Though Le Conquet is the most westerly town in mainland France, you can go further. Ferries ply the bumpy Iroise Sea, with its hundreds of islets and a tapestry of currents, taking an hour and a half to reach the 8km-long island of Ushant (Ouessant in French), which really is the last stop before the open Atlantic. On arriving at Port du Stiff, hire bikes on the quayside to cross its heather-clad moorland and freewheel downhill to the “capital” Lampaul. The island’s most westerly spot – the Pointe de Pern – is fierce even on a sunny day: the noise of the ocean crashing against the black rocks is deafening and makes an extraordinary sight. With so many ships succumbing to Ushant’s jagged edge, it’s little wonder there are six lighthouses on or around the coast, the tallest of which – the Phare du Créac’h – has one of the most powerful lights in the world.
The island of Molène, just half an hour from Le Conquet, is much smaller: you can walk its circumference in half an hour. It’s a haven for seabirds, which wheel overhead as you wander between the stony coves, and before the trip back, make sure to tuck into the local delicacy: saucisse de Molène is a sausage smoked over seaweed.
Way to go
Le Conquet is an hour and 20 minutes’ drive from Roscoff (ferry from Plymouth, from £288 return for a car and two adults, with en suite cabin on the outward sailing, with Brittany Ferries). Hotel Sainte-Barbe (doubles from €158 room-only) has 34 rooms, many perched over the water. It also has parking (rare in Le Conquet) and is minutes from the harbour.
The lesser-known Oise department of Picardy is a land of forests and chateaux steeped in history, be it the follies of imperial rule or heart-wrenching tales from the first world war. A good base is Compiègne, an elegant town where cobbled streets lead between timber-framed and brick houses, sophisticated boutiques and smart restaurants, such as Les Ferlempins, serving local and organic produce.
The crowning glory is its imperial palace, Château de Compiègne, loved by Napoleon in the same way that Louis XVI adored Versailles (though it is smaller). It makes for a peaceful experience: wander the creaking parquet floorboards of the state rooms and ogle the chandelier-filled ballroom. The chateau is home to the Musée Nationale de la Voiture, with a collection of ornate horse-drawn carriages dating from the 17th century. On a sunny day though, the parkland is the place to be, with its rose garden and woodland bisected by the wide, grassy Avenue des Beaux Monts.

**RECORDS SUPPLIED**
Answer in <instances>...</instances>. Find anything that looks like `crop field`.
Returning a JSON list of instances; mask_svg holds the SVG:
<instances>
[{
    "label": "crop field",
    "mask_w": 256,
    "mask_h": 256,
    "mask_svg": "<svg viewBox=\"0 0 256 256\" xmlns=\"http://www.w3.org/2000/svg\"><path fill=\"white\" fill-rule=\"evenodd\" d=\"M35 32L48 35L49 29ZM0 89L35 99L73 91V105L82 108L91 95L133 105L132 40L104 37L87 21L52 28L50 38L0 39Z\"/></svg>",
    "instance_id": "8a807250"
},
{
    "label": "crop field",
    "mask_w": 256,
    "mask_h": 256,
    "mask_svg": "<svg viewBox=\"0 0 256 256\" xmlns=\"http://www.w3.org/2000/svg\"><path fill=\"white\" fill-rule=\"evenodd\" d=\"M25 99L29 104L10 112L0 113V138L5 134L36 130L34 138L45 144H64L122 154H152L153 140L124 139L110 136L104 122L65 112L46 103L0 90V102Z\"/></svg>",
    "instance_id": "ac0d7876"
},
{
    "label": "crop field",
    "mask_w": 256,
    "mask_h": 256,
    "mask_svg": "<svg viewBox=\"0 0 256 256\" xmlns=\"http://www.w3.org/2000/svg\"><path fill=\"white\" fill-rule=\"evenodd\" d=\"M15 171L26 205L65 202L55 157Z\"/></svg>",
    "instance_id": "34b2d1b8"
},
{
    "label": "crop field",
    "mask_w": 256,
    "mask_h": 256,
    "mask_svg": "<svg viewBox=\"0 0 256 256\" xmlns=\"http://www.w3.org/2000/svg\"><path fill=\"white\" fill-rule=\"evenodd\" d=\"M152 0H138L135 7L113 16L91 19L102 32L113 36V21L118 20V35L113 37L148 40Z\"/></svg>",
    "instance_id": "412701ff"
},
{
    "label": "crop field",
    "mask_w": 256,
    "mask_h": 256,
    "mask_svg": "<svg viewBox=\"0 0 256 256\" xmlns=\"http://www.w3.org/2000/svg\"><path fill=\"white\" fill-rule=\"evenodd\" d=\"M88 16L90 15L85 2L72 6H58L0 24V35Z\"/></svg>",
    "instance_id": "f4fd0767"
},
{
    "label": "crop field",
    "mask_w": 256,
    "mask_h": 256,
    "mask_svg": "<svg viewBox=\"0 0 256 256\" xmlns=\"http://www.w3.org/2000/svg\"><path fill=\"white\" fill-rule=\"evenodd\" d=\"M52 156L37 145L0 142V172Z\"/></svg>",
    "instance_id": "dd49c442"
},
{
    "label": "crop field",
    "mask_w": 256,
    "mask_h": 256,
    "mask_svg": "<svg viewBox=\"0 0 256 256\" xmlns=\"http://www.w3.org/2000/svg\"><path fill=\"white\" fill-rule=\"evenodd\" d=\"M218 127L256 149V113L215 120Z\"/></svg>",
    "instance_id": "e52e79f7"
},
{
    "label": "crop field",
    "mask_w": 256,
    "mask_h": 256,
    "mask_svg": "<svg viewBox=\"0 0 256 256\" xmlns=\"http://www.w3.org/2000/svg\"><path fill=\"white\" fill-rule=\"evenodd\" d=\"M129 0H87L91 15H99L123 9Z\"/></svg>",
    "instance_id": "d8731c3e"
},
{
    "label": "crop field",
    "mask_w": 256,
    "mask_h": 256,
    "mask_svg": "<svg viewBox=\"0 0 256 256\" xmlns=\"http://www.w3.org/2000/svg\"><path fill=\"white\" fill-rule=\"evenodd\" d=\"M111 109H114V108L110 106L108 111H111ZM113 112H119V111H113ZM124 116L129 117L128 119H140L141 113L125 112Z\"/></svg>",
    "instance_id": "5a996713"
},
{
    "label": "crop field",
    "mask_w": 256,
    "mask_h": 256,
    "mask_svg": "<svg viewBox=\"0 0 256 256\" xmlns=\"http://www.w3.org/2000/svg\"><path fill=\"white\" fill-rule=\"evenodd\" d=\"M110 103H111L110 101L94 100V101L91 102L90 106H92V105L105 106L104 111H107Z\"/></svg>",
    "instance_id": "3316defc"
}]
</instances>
==
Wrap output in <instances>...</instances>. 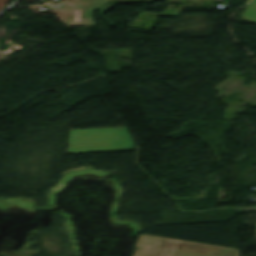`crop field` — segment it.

**WRITTEN REQUEST**
In the travel text about Brittany and Picardy, what is the Molène sausage smoked over?

**WRITTEN SOLUTION**
Seaweed.